■ Extracted information:
──────────────────────────────

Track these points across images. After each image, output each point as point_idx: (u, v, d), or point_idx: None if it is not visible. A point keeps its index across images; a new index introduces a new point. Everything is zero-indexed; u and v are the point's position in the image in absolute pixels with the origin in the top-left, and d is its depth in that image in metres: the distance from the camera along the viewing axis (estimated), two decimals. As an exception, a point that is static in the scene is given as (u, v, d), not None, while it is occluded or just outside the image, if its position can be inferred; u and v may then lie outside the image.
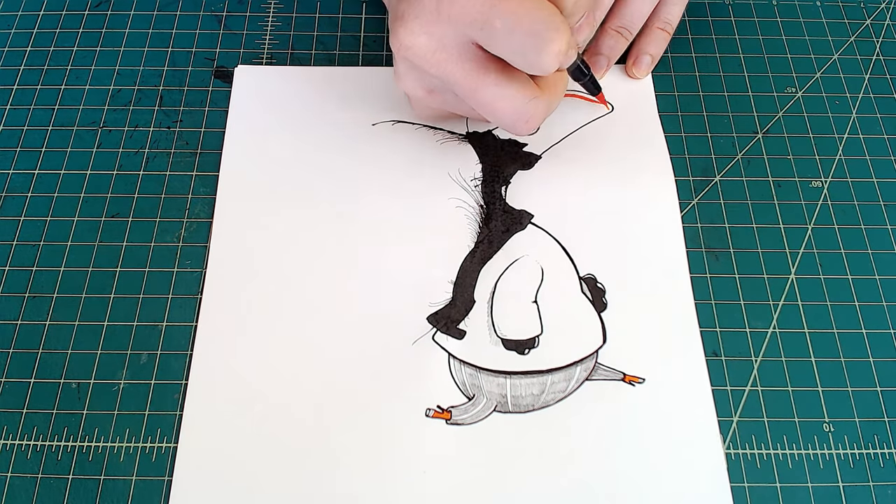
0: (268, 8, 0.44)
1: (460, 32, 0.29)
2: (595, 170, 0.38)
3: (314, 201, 0.37)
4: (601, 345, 0.33)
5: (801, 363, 0.33)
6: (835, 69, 0.42)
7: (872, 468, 0.31)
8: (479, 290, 0.35)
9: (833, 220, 0.37)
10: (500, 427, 0.32)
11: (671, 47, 0.41)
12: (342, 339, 0.33)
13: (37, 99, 0.40)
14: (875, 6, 0.44)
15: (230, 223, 0.36)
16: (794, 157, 0.39)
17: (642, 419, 0.32)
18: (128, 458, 0.31)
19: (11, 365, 0.33)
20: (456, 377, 0.33)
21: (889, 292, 0.35)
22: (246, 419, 0.32)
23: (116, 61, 0.42)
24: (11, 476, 0.31)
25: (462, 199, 0.37)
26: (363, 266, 0.35)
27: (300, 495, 0.30)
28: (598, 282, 0.35)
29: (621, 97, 0.40)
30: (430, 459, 0.31)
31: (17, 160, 0.38)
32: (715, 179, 0.38)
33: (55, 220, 0.37)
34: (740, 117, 0.40)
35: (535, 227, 0.36)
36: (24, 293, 0.35)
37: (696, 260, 0.36)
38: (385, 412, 0.32)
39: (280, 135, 0.39)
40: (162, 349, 0.33)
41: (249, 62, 0.42)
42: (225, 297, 0.34)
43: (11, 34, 0.43)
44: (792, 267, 0.36)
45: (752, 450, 0.32)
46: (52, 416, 0.32)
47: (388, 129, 0.39)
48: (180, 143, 0.39)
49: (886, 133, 0.40)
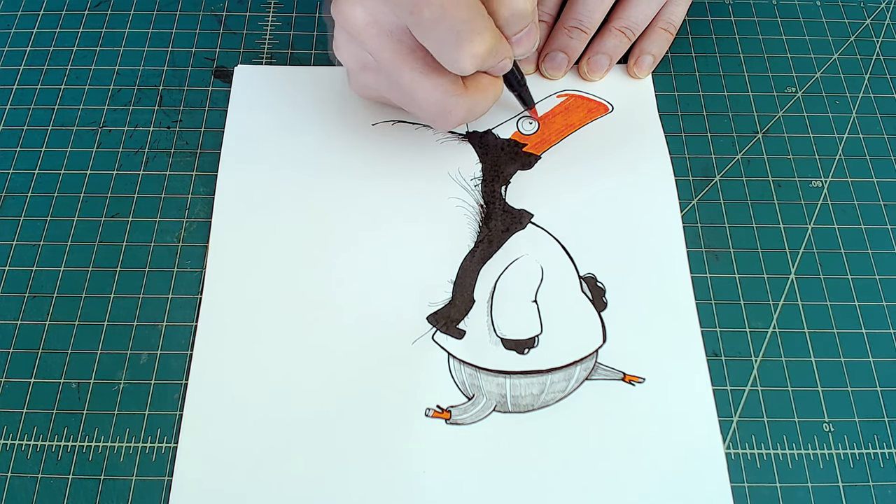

──────────────────────────────

■ Goal of the exercise:
Using the listing above, copy exactly the lines from the one that contains "43: (11, 34, 0.43)" through its last line, both included, but not the pictures.

■ Exercise solution:
43: (11, 34, 0.43)
44: (792, 267, 0.36)
45: (752, 450, 0.32)
46: (52, 416, 0.32)
47: (388, 129, 0.39)
48: (180, 143, 0.39)
49: (886, 133, 0.40)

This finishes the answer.